OBJETIVO 1: Nas entradas, da linha que contém "order: Procellariiformes" até à que contém "scientific name: Idia forbesii", substitui "common name" por "vernacular name". Volta a escrever essas linhas sem mais nenhuma alteração.

TEXTO FORNECIDO:
Na sequência dos violentos ataques contra imigrantes, que aconteceram na África do Sul, motivados pelo discurso do Rei dos Zulus, o escritor moçambicano Mia Couto escreveu uma carta aberta a Jacob Zuma, Presidente do país, dando conta da sua apreensão com os eventos e pedindo ao estadista que se empenhasse pessoalmente, de forma a pôr-lhes fim, o mais rapidamente possível.

Agora, foi a vez do Presidente Jacob Zuma responder ao autor, na carta aberta que transcrevemos em seguida.

 

“Meu caro irmão, estou muito feliz por ter notícias tuas passado todo este tempo. É uma pena que a nossa reaproximação se dê á luz de circunstâncias tão tristes e dolorosas, aquelas que te levaram a escrever-me uma carta aberta.

Lembro-me dos nossos dias em Moçambique, quando trabalhavas na Agência de Informação de Moçambique e quando foste editor da Tempo e mais tarde do Notícias.

 

Não esqueço a amizade que Moçambique teve para comigo e com os meus camaradas. Na altura, Moçambique tornou-se a minha segunda casa e continua a ser a minha casa.

 

Tu sofres, como a tua carta mostra, por causa da morte de moçambicanos e pelos ataques a imigrantes, em algumas partes do meu país.

OBJETIVO 2:
Responde a estas perguntas com base no texto fornecido:
(a) Segundo o texto, o que motivou os ataques contra imigrantes na África do Sul?
(b) Em que agência trabalhava Mia Couto em Moçambique, segundo a recordação de Jacob Zuma?
(c) Que dois jornais ou revistas Mia Couto editou, de acordo com Zuma?

DADOS BRUTOS:
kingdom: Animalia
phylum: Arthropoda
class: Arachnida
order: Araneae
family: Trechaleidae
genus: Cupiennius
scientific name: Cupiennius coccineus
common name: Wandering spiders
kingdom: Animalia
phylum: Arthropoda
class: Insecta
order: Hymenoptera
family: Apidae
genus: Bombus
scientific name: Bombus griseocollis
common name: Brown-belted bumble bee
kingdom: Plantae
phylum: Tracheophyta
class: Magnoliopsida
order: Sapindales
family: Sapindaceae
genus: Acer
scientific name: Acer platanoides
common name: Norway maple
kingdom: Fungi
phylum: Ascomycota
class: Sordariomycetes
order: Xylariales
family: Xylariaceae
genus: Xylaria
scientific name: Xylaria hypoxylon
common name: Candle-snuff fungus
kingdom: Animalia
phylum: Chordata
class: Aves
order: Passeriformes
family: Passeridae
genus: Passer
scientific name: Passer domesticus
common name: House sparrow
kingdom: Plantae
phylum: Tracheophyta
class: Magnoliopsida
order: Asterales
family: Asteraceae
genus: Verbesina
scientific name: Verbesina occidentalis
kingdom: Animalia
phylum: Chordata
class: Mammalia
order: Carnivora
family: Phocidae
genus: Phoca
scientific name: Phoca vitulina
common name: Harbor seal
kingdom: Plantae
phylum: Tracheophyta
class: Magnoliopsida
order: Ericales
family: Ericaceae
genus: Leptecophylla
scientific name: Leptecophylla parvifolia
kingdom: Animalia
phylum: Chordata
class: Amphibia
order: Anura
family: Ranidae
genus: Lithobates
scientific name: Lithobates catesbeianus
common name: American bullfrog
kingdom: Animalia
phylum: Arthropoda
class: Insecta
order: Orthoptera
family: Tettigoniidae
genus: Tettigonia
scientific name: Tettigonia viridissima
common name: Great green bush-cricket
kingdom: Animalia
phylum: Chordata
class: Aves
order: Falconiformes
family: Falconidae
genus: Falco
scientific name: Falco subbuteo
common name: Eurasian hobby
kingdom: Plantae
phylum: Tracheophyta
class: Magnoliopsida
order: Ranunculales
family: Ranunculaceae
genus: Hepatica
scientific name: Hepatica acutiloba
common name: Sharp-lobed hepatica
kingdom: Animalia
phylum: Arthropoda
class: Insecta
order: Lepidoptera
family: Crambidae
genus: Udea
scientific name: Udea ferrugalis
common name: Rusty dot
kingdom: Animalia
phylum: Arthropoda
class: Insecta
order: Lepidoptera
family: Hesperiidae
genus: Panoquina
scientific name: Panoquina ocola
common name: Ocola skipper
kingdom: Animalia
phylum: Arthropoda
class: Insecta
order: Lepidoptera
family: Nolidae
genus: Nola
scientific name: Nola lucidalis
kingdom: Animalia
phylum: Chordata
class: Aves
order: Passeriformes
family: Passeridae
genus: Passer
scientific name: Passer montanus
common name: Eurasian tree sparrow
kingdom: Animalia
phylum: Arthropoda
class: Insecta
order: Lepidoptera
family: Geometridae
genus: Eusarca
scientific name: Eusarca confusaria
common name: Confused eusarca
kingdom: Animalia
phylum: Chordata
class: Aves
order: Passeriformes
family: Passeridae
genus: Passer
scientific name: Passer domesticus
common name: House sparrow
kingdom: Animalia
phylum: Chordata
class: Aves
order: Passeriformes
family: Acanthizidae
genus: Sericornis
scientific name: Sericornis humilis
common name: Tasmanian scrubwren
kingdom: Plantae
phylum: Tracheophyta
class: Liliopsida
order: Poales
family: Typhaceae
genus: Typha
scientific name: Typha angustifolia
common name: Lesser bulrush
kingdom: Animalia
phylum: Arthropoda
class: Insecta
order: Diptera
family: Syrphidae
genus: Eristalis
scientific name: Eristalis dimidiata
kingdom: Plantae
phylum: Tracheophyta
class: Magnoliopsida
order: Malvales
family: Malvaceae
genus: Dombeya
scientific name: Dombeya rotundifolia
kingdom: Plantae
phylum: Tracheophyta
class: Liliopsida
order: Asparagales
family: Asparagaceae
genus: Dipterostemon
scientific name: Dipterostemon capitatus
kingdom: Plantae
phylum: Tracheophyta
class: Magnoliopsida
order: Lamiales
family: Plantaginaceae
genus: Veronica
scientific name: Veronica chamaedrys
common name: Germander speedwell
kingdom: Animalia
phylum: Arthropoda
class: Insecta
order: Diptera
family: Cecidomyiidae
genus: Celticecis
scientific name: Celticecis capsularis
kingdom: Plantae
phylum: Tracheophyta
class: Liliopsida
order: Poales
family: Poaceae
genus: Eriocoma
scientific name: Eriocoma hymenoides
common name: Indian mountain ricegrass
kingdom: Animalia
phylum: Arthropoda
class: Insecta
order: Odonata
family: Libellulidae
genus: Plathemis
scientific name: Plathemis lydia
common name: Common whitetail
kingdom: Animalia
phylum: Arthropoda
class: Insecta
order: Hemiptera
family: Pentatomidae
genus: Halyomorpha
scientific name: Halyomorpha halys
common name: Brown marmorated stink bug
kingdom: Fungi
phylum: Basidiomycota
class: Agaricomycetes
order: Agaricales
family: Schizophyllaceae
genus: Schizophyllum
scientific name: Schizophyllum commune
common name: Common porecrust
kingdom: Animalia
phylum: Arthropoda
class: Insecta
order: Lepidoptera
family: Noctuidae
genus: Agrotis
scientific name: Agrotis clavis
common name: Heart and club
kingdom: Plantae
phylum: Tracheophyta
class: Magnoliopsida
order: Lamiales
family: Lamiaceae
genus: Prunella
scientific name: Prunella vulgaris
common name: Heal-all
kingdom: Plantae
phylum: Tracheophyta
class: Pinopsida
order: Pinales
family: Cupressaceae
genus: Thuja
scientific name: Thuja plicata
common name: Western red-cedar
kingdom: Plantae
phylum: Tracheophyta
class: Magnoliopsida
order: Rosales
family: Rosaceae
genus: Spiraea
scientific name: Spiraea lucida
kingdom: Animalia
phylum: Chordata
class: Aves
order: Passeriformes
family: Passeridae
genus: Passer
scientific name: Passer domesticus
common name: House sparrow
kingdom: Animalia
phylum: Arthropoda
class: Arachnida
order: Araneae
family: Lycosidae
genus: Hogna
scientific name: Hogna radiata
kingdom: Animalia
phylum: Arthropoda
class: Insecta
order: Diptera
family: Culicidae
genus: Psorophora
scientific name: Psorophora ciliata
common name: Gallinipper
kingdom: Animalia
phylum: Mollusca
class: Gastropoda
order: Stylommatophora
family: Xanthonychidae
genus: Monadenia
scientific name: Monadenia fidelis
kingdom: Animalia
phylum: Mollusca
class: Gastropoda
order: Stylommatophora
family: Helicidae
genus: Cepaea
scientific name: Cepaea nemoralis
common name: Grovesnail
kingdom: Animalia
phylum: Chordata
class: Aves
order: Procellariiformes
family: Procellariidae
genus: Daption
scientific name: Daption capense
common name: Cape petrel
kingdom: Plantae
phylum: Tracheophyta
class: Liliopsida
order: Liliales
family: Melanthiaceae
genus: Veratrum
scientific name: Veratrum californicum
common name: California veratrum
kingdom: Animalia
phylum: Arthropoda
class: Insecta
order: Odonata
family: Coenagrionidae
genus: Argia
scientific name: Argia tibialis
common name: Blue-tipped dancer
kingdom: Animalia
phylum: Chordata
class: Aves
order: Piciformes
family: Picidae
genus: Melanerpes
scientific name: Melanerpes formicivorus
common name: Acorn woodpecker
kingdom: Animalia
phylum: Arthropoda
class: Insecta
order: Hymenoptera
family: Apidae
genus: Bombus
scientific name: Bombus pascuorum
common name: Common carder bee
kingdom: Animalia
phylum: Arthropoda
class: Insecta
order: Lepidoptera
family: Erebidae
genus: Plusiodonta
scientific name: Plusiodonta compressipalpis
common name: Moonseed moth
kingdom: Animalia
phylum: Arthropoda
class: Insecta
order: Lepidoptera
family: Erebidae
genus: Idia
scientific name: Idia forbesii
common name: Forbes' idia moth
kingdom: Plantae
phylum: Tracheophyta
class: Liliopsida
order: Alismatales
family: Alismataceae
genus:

RESPOSTA ESCRITA 1:
order: Procellariiformes
family: Procellariidae
genus: Daption
scientific name: Daption capense
vernacular name: Cape petrel
kingdom: Plantae
phylum: Tracheophyta
class: Liliopsida
order: Liliales
family: Melanthiaceae
genus: Veratrum
scientific name: Veratrum californicum
vernacular name: California veratrum
kingdom: Animalia
phylum: Arthropoda
class: Insecta
order: Odonata
family: Coenagrionidae
genus: Argia
scientific name: Argia tibialis
vernacular name: Blue-tipped dancer
kingdom: Animalia
phylum: Chordata
class: Aves
order: Piciformes
family: Picidae
genus: Melanerpes
scientific name: Melanerpes formicivorus
vernacular name: Acorn woodpecker
kingdom: Animalia
phylum: Arthropoda
class: Insecta
order: Hymenoptera
family: Apidae
genus: Bombus
scientific name: Bombus pascuorum
vernacular name: Common carder bee
kingdom: Animalia
phylum: Arthropoda
class: Insecta
order: Lepidoptera
family: Erebidae
genus: Plusiodonta
scientific name: Plusiodonta compressipalpis
vernacular name: Moonseed moth
kingdom: Animalia
phylum: Arthropoda
class: Insecta
order: Lepidoptera
family: Erebidae
genus: Idia
scientific name: Idia forbesii

RESPOSTA ESCRITA 2:
(a) O discurso do Rei dos Zulus.
(b) Na Agência de Informação de Moçambique.
(c) A Tempo e, mais tarde, o Notícias.